The right way to play favorites. “If you don’t want to be accused of favoritism, make it a meritocracy. Make it objective. Base it on specific things. If you’re giving everybody recognition — ‘thank you for coming in today; thank you for just having a pulse; thank you for being a warm body; we’re going to promote you just simply because you’ve existed long enough’ — I think that can go in the wrong direction. But we encourage our firms to be very transparent. We have a daily dash that comes out every single day that we share with the entire organization. Every single metric, every single KPI, every single key performance indicator is shared, and everyone’s got their name next to it (myself included). You could see where everybody stands. So when someone’s exceeding targets, everybody knows, and it’s the same way if someone is not meeting targets. Everybody knows as well. So when you’re providing that recognition, if you don’t want to be accused of favoritism, just base it on the results. People can see it. Of course we’re going to recognize it. And look, if that’s going to make someone feel uncomfortable because someone got recognized vs. someone who didn’t, and the one that did get recognized had exceptional results and the one that didn’t is underperforming — well, isn’t that the way that it should be? I mean, that’s kind of the point.”

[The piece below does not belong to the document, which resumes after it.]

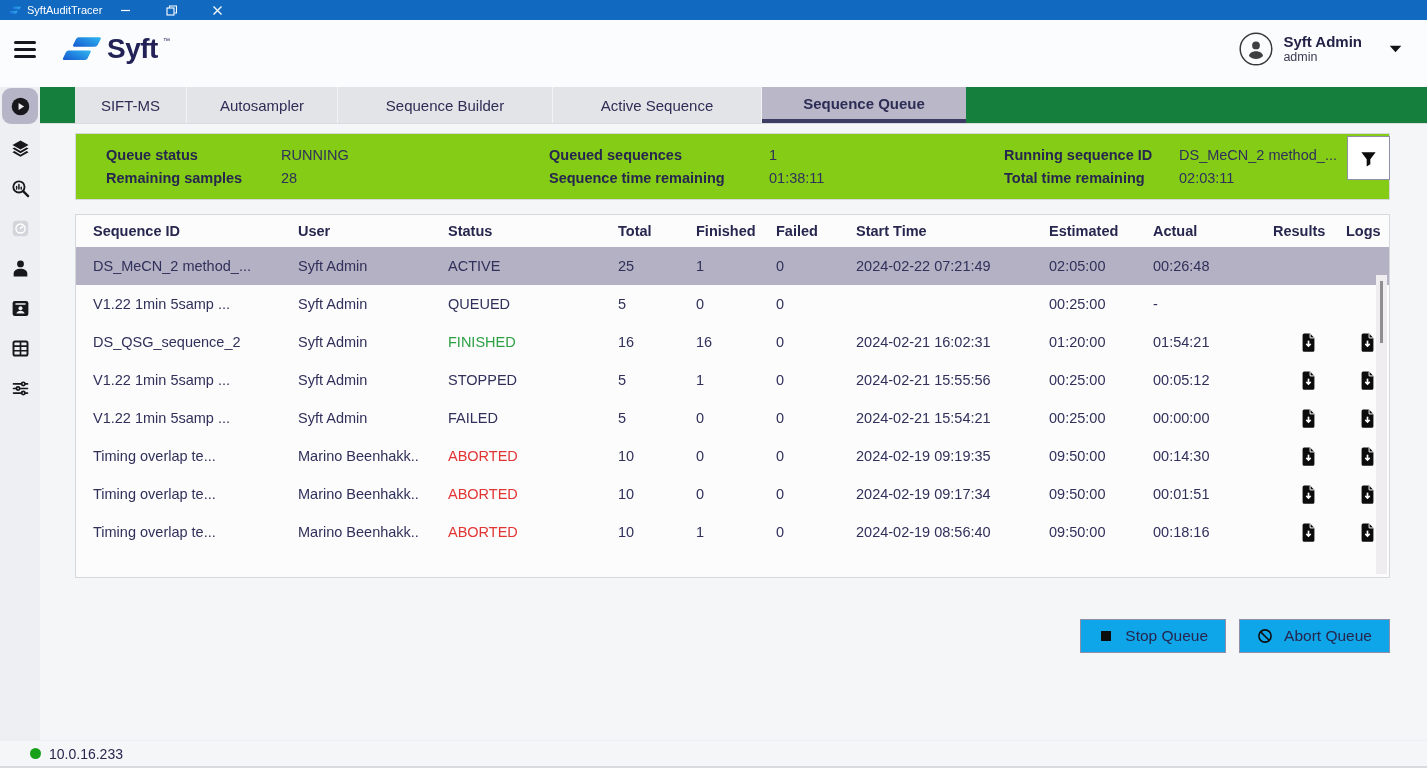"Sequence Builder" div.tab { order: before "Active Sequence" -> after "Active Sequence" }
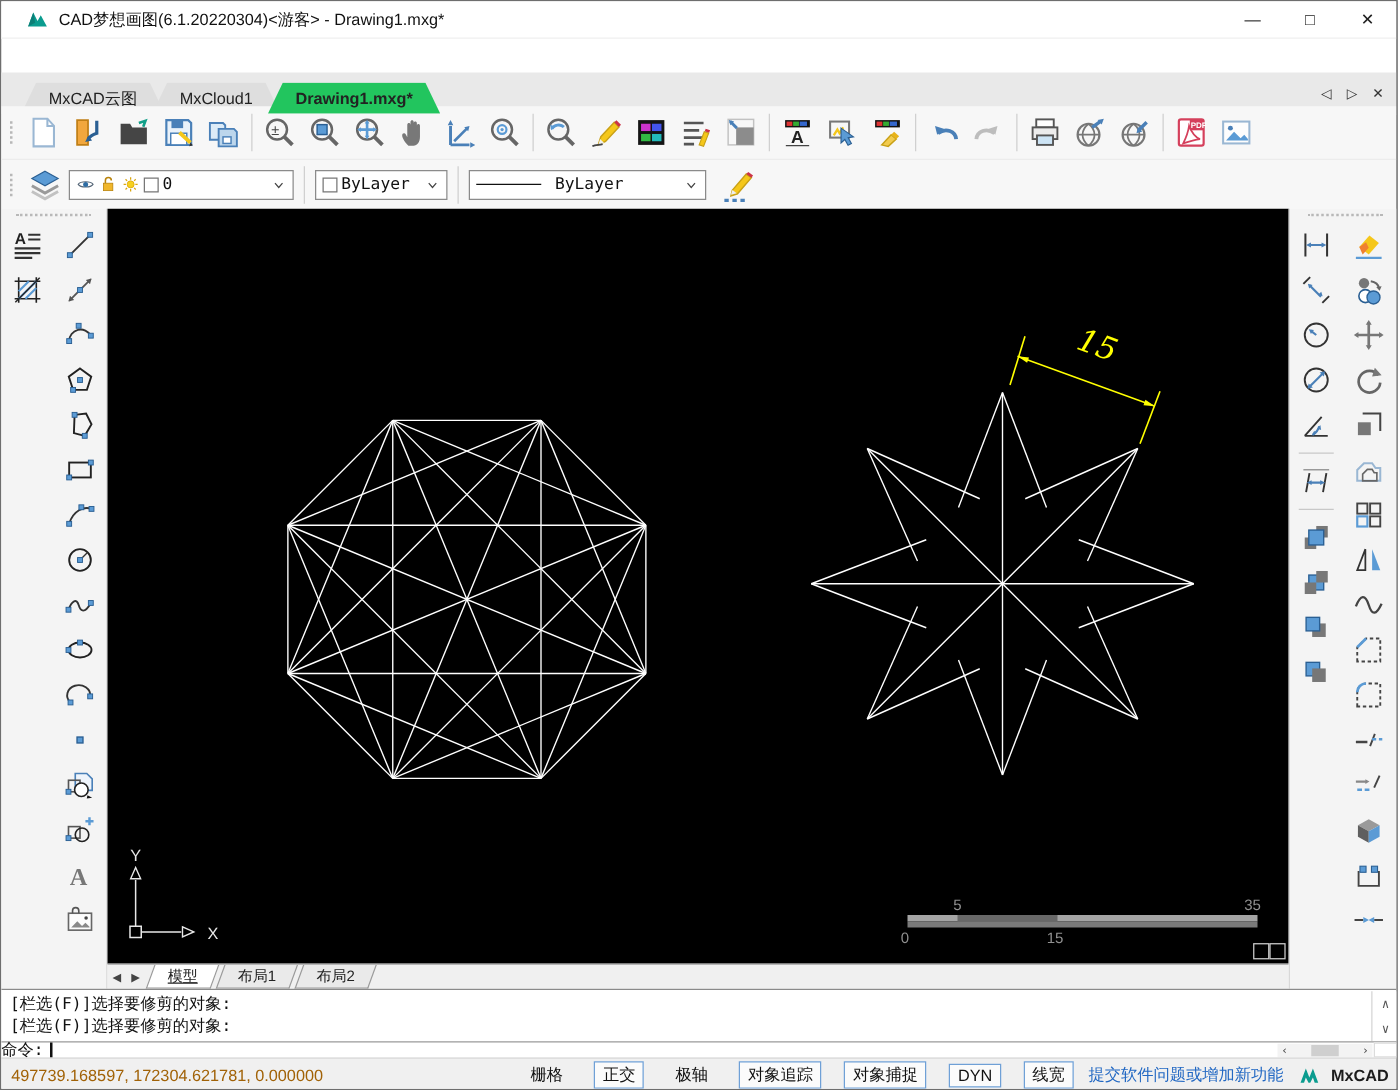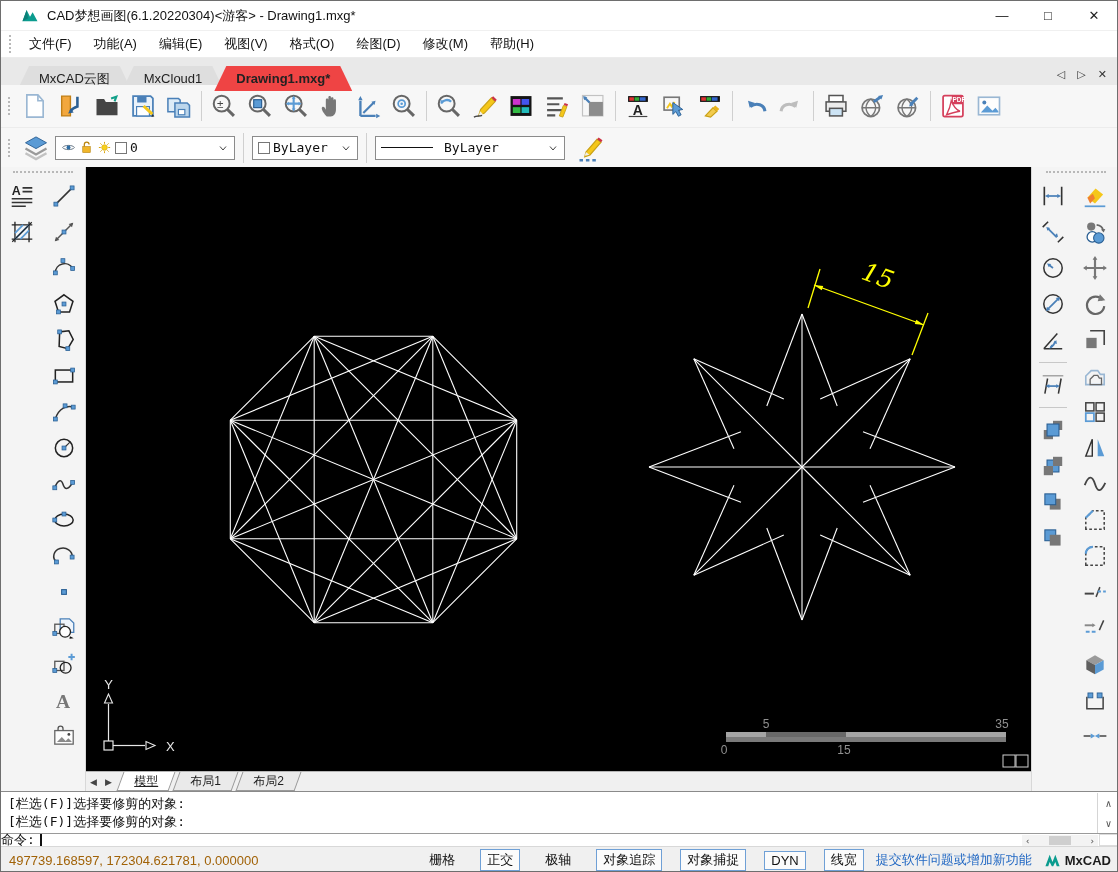"文件(F)" div.menubar { html: <div> <div></div> <div> <span>文件(F)</span> <span>功能(A)</span> <span>编辑(E)</span> <span>视图(V)</span> <span>格式(O)</span> <span>绘图(D)</span> <span>修改(M)</span> <span>帮助(H)</span> </div> </div> -> none }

Is there merit to strengths assessments? “Probably one of the best things that I’ve ever done — and one of the best things that a leader can do — is to learn more about yourself. Now, you can go around asking people for feedback, of saying, ‘Hey, what are my strengths? What are my weaknesses? What am I good at?’ And they’ll give you things that may not always be accurate. It could be based on just their personal dealings with you, or they may not have full context. What a lot of these assessments do is they really shed light on how you operate, and they provide you with a lot of clarity that you may not otherwise know — and knowing these things is one of the most valuable things you can do. You want to really exponentially scale yourself as a leader, grow your organization, make more money, all these things? I would start by really taking these types of assessments seriously.”

Play to your strengths; hire to your weaknesses. “If you know this stuff about yourself in terms of here are my strengths, I’m going to play to my strengths. I’m not going to try to develop weaknesses. Then how do I kind of create an organization that can complement those strengths? So, I take what I’m good at; these are the types of things I’m going to focus on. And all the things that may not be my strengths or may not give me energy, there’s going to be somebody else for whom that is their strength. That’s the person that you can hire or delegate to. You can create this amazing organization where you are focusing on the things that give you energy, that you’re really good at — and everybody else is also focusing on the things that give them energy that they’re really good at, which could be a weakness of yours, but a strength of theirs.”

How to motivate your team. “First off, it starts by not assuming that you know what motivates somebody. When you assume that all people are motivated by the same things, you’re going to be wrong. Some people are motivated by money. Some people are motivated by recognition. Some people are motivated by status. Some people are motivated by titles. It varies by person and the best way to align with that and figure out what motivates someone is just to ask them.”